On Thursday, I told her I was going out of town because I had to get away from things. Our relationship is all kinds of screwed up so I wanted to get away from her and things. She wanted to know where I was going - I just told her that I was heading west and I'll figure it out as I go. I did tell her that I would text her once to let her know that I'm ok.

As I was out of town on Saturday, she sent me a text msg wondering if I was ok at about 3:30pm. I didn't respond. I get a call at 7:30, I initially didn't answer. I then called her back, she wanted to know where I was. I told her the same thing - I was out west. She wasn't too happy about that. So I go off and do my own thing, and some time after midnight, I decided to text her that I'm still alive. Set off a series of texts wondering where I was, but I remained ambiguous about it all. And to tell you the truth, it felt really good to let her wonder/worry what the hell what I was doing for a change.

She wants the divorce, I originally didn't. I originally said that on March 28th would be the day that she has to decide what to do. But as I was on the road thinking, why should she dictate what has to happen in the relationship? I have a say too!

So I decided that when I came back on Sunday, I would be informing her that I would move out in a week (April 1st. Haha, joke's on me.) So I get home at about 6pm Sunday evening, and we do normal house stuff, then get some groceries. As we finished dinner, she wanted to clean up the house some more. But I stopped her right there and told her. 
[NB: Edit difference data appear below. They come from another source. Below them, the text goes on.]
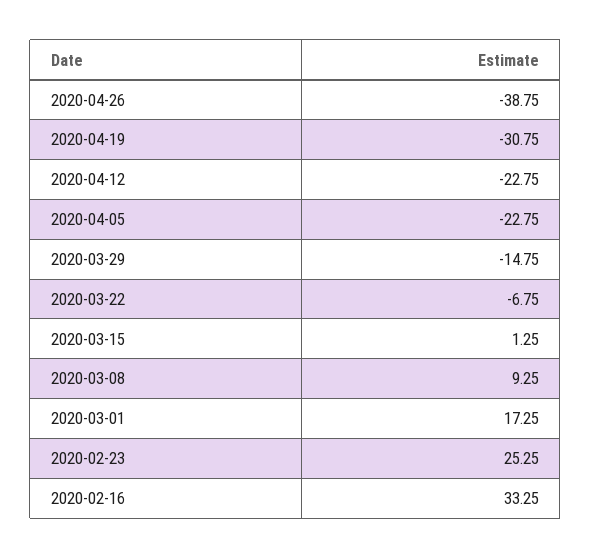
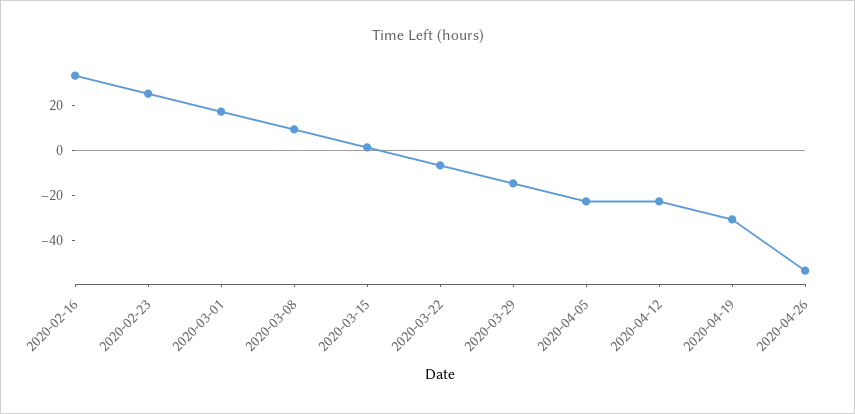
  {
-   "2020-04-26": -38.75,
+   "2020-04-26": -55,
    "2020-04-19": -30.75,
    "2020-04-12": -22.75,
    "2020-04-05": -22.75,
    "2020-03-29": -14.75,
    "2020-03-22": -6.75,
    "2020-03-15": 1.25,
    "2020-03-08": 9.25,
    "2020-03-01": 17.25,
    "2020-02-23": 25.25,
    "2020-02-16": 33.25
  }

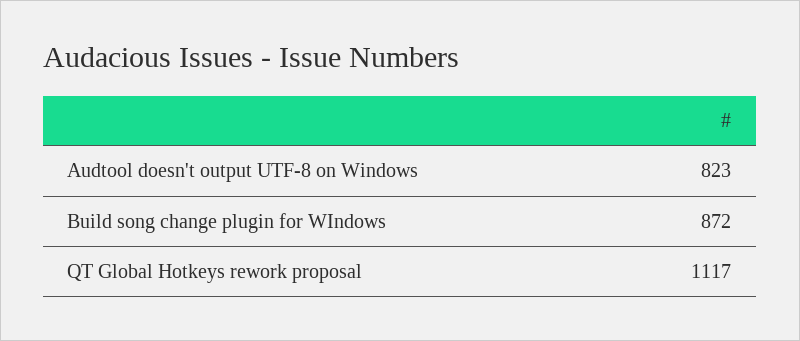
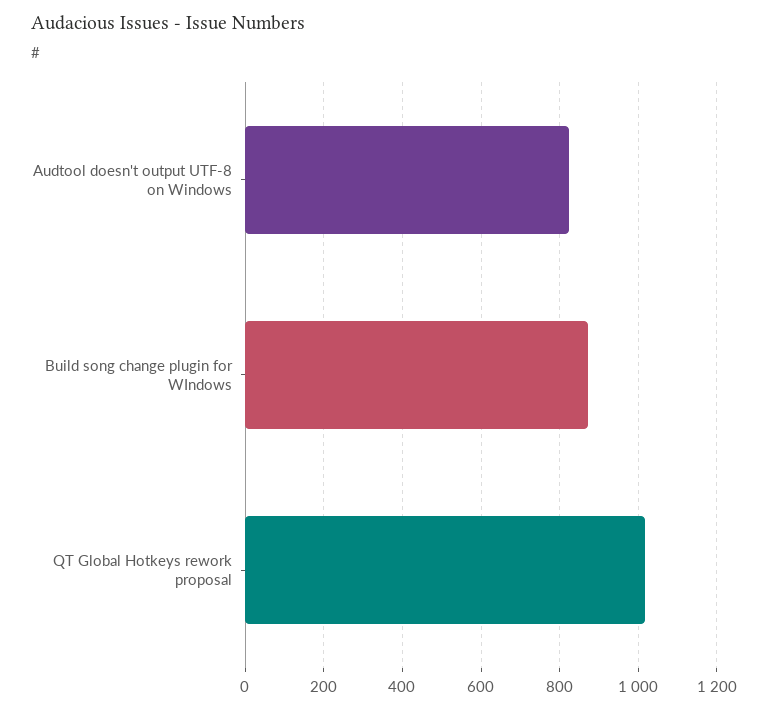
  {
    "Audtool doesn't output UTF-8 on Windows": 823,
    "Build song change plugin for WIndows": 872,
-   "QT Global Hotkeys rework proposal": 1117
+   "QT Global Hotkeys rework proposal": 1020
  }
Basically I said that this relationship is pretty screwed up. I can't live in the house like this, and we definitely need time away from each other. She needs to figure out what she really wants, and I have to figure out if I really want this marriage to work. If I do want it to work out, can I forgive her for the lies and the deceit? The time away from each other will help. I asked her for no contact for a while... we just need to stay away. Nothing about divorce, nothing about separation or any of that stuff. I did tell her that no one is to come to the house, and since it's still my house, I will come and go as I please. But I will make the effort to only appear in the house (to pick up mail, etc) when she's at work.

It was a sad moment. I went upstairs to lay down and listen to music. She didn't want to clean anymore, I think reality just seeped in for her. 

And here is Monday, 6 days left until I move out. I still feel a bit sad here at work, but I know I have to move forward, no matter what happens.


----------



## Traggy (Jan 26, 2012)

Good, 

You want a divorce, let me show you what a divorce is. I want to show my stbxw this so bad, but can not because of the child.


----------